# JOB:
In the entries below, write out word for word the lines beginning with the one that contains "家事の合間でも着実に効果を実感できたという声も多い" and continuing through the one that contains "が改善し、ダイエット効果だけでなく健康面でもプラス", including both of those lines.

Segment Start: EXTRACTED INFORMATION

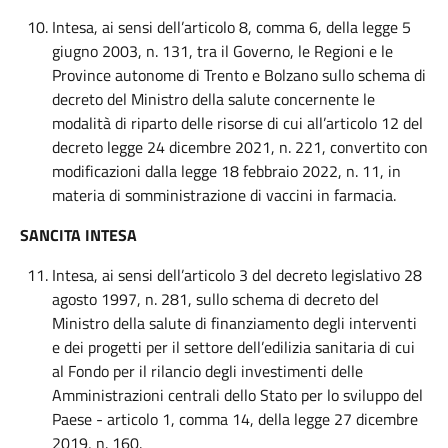
Intesa, ai sensi dell’articolo 8, comma 6, della legge 5
giugno 2003, n. 131, tra il Governo, le Regioni e le
Province autonome di Trento e Bolzano sullo schema di
decreto del Ministro della salute concernente le
modalità di riparto delle risorse di cui all’articolo 12 del
decreto legge 24 dicembre 2021, n. 221, convertito con
modificazioni dalla legge 18 febbraio 2022, n. 11, in
materia di somministrazione di vaccini in farmacia.
SANCITA INTESA
Intesa, ai sensi dell’articolo 3 del decreto legislativo 28
agosto 1997, n. 281, sullo schema di decreto del
Ministro della salute di finanziamento degli interventi
e dei progetti per il settore dell’edilizia sanitaria di cui
al Fondo per il rilancio degli investimenti delle
Amministrazioni centrali dello Stato per lo sviluppo del
Paese - articolo 1, comma 14, della legge 27 dicembre
2019, n. 160.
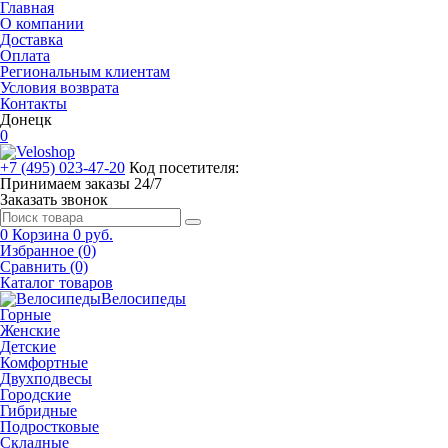
Главная
О компании
Доставка
Оплата
Региональным клиентам
Условия возврата
Контакты
Донецк
0
+7 (495) 023-47-20
Код посетителя:
Принимаем заказы 24/7
Заказать звонок
0
Корзина
0 руб.
Избранное (0)
Сравнить (0)
Каталог товаров
Велосипеды
Горные
Женские
Детские
Комфортные
Двухподвесы
Городские
Гибридные
Подростковые
Складные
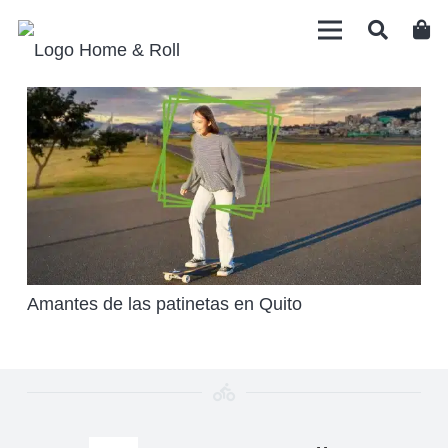
Amantes de las patinetas en Quito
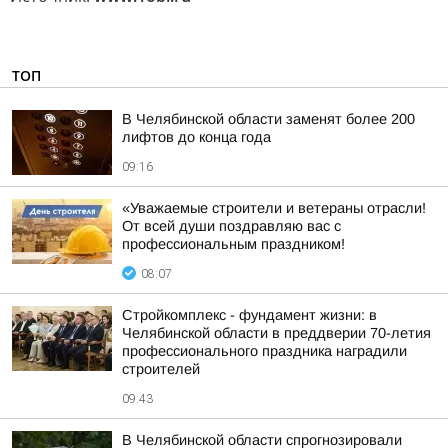
ТОП
В Челябинской области заменят более 200
лифтов до конца года
09:16
«Уважаемые строители и ветераны отрасли!
От всей души поздравляю вас с
профессиональным праздником!
08:07
Стройкомплекс - фундамент жизни: в
Челябинской области в преддверии 70-летия
профессионального праздника наградили
строителей
09:43
В Челябинской области спрогнозировали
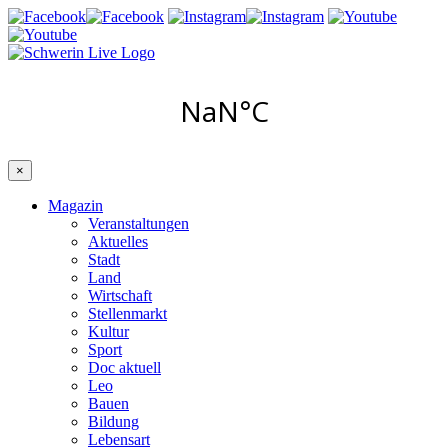
×
Magazin
Veranstaltungen
Aktuelles
Stadt
Land
Wirtschaft
Stellenmarkt
Kultur
Sport
Doc aktuell
Leo
Bauen
Bildung
Lebensart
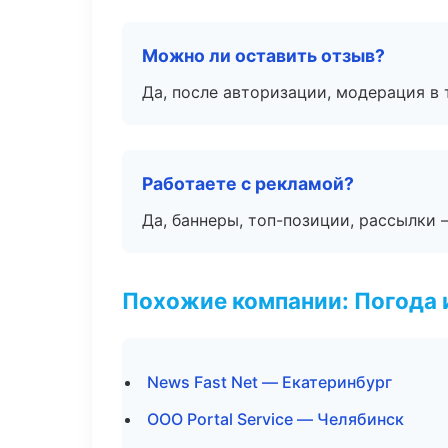
Можно ли оставить отзыв?
Да, после авторизации, модерация в 
Работаете с рекламой?
Да, баннеры, топ-позиции, рассылки 
Похожие компании: Погода 
News Fast Net — Екатеринбург
ООО Portal Service — Челябинск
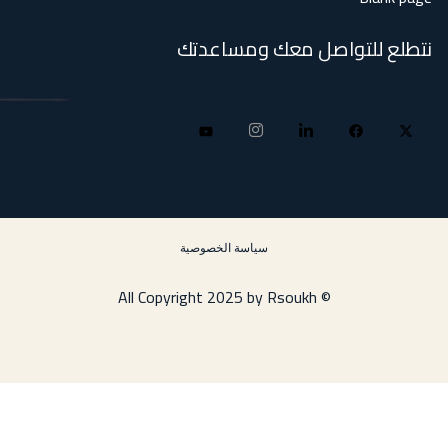
للتواصل معك ومساعدتك
سياسة الخصوصية
© All Copyright 2025 by Rsoukh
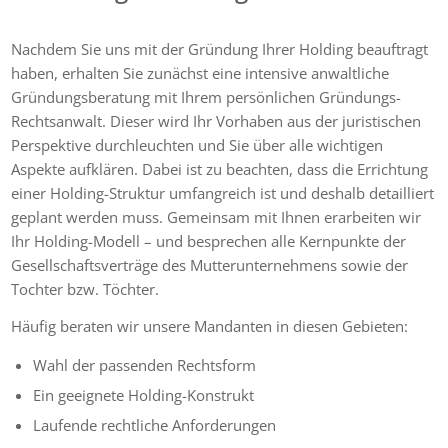
Nachdem Sie uns mit der Gründung Ihrer Holding beauftragt
haben, erhalten Sie zunächst eine intensive anwaltliche
Gründungsberatung mit Ihrem persönlichen Gründungs-
Rechtsanwalt. Dieser wird Ihr Vorhaben aus der juristischen
Perspektive durchleuchten und Sie über alle wichtigen
Aspekte aufklären. Dabei ist zu beachten, dass die Errichtung
einer Holding-Struktur umfangreich ist und deshalb detailliert
geplant werden muss. Gemeinsam mit Ihnen erarbeiten wir
Ihr Holding-Modell – und besprechen alle Kernpunkte der
Gesellschaftsverträge des Mutterunternehmens sowie der
Tochter bzw. Töchter.
Häufig beraten wir unsere Mandanten in diesen Gebieten:
Wahl der passenden Rechtsform
Ein geeignete Holding-Konstrukt
Laufende rechtliche Anforderungen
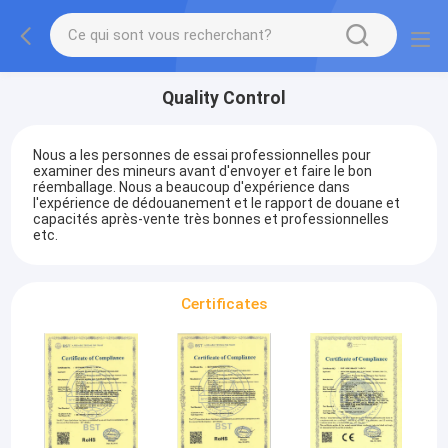
Quality Control
Nous a les personnes de essai professionnelles pour
examiner des mineurs avant d'envoyer et faire le bon
réemballage. Nous a beaucoup d'expérience dans
l'expérience de dédouanement et le rapport de douane et
capacités après-vente très bonnes et professionnelles
etc.
Certificates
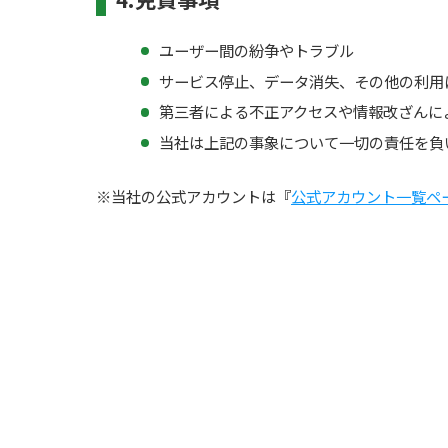
ユーザー間の紛争やトラブル
サービス停止、データ消失、その他の利用
第三者による不正アクセスや情報改ざんに
当社は上記の事象について一切の責任を負
※当社の公式アカウントは『
公式アカウント一覧ペ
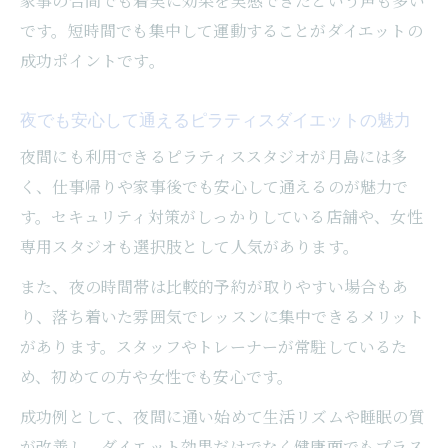
家事の合間でも着実に効果を実感できたという声も多い
です。短時間でも集中して運動することがダイエットの
成功ポイントです。
夜でも安心して通えるピラティスダイエットの魅力
夜間にも利用できるピラティススタジオが月島には多
く、仕事帰りや家事後でも安心して通えるのが魅力で
す。セキュリティ対策がしっかりしている店舗や、女性
専用スタジオも選択肢として人気があります。
また、夜の時間帯は比較的予約が取りやすい場合もあ
り、落ち着いた雰囲気でレッスンに集中できるメリット
があります。スタッフやトレーナーが常駐しているた
め、初めての方や女性でも安心です。
成功例として、夜間に通い始めて生活リズムや睡眠の質
が改善し、ダイエット効果だけでなく健康面でもプラス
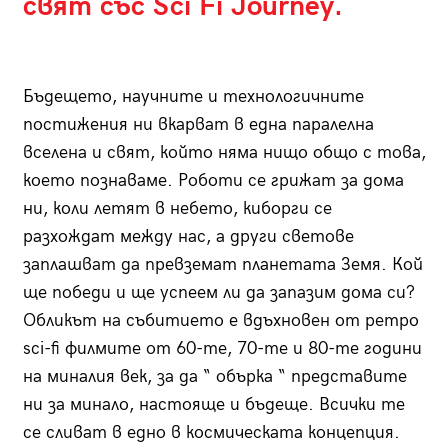
свят със Sci Fi Journey.
Бъдещето, научните и технологичните
постижения ни вкарват в една паралелна
вселена и свят, който няма нищо общо с това,
което познаваме. Роботи се грижат за дома
ни, коли летят в небето, киборги се
разхождат между нас, а други светове
заплашват да превземат планетата Земя. Кой
ще победи и ще успеем ли да запазим дома си?
Обликът на събитието е вдъхновен от ретро
sci-fi филмите от 60-те, 70-те и 80-те години
на миналия век, за да “ обърка “ представите
ни за минало, настояще и бъдеще. Всички те
се сливат в едно в космическата концепция.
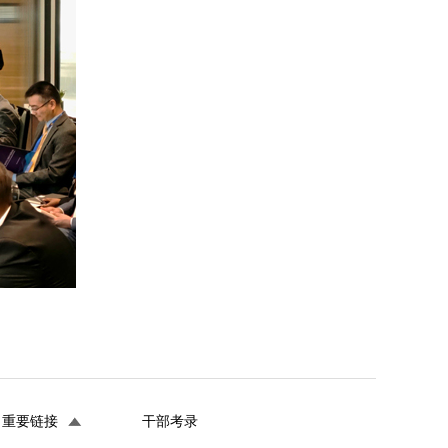
重要链接
干部考录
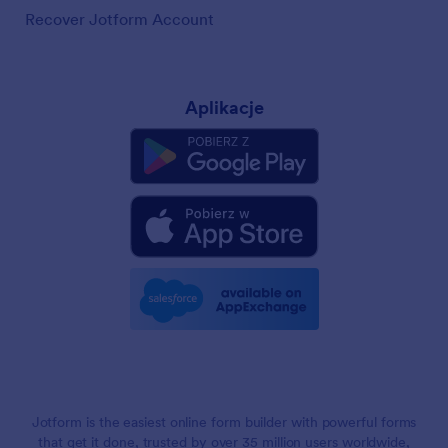
Recover Jotform Account
Aplikacje
Jotform is the easiest online form builder with powerful forms
that get it done, trusted by over 35 million users worldwide,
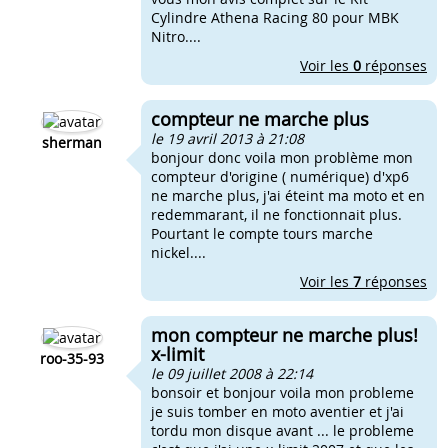
Cylindre Athena Racing 80 pour MBK
Nitro....
Voir les
0
réponses
compteur ne marche plus
le 19 avril 2013 à 21:08
sherman
bonjour donc voila mon problème mon
compteur d'origine ( numérique) d'xp6
ne marche plus, j'ai éteint ma moto et en
redemmarant, il ne fonctionnait plus.
Pourtant le compte tours marche
nickel....
Voir les
7
réponses
mon compteur ne marche plus!
x-limit
roo-35-93
le 09 juillet 2008 à 22:14
bonsoir et bonjour voila mon probleme
je suis tomber en moto aventier et j'ai
tordu mon disque avant ... le probleme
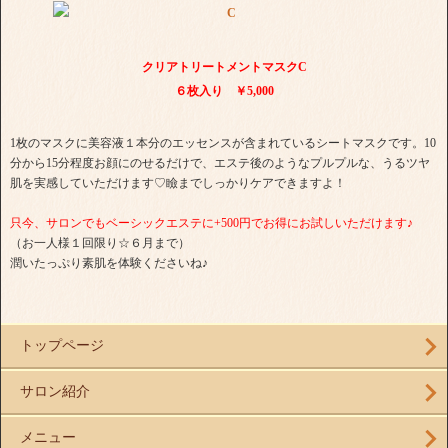
クリアトリートメントマスクC
６枚入り ￥5,000
1枚のマスクに美容液１本分のエッセンスが含まれているシートマスクです。10
分から15分程度お顔にのせるだけで、エステ後のようなプルプルな、うるツヤ
肌を実感していただけます♡瞼までしっかりケアできますよ！
只今、
サロンでもベーシックエステに+500円でお得にお試しいただけます♪
（お一人様１回限り☆６月まで）
潤いたっぷり素肌を体験くださいね♪
トップページ
サロン紹介
メニュー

Segment End: EXTRACTED INFORMATION

# RESULT OF THE EXERCISE:
家事の合間でも着実に効果を実感できたという声も多い
です。短時間でも集中して運動することがダイエットの
成功ポイントです。
夜でも安心して通えるピラティスダイエットの魅力
夜間にも利用できるピラティススタジオが月島には多
く、仕事帰りや家事後でも安心して通えるのが魅力で
す。セキュリティ対策がしっかりしている店舗や、女性
専用スタジオも選択肢として人気があります。
また、夜の時間帯は比較的予約が取りやすい場合もあ
り、落ち着いた雰囲気でレッスンに集中できるメリット
があります。スタッフやトレーナーが常駐しているた
め、初めての方や女性でも安心です。
成功例として、夜間に通い始めて生活リズムや睡眠の質
が改善し、ダイエット効果だけでなく健康面でもプラス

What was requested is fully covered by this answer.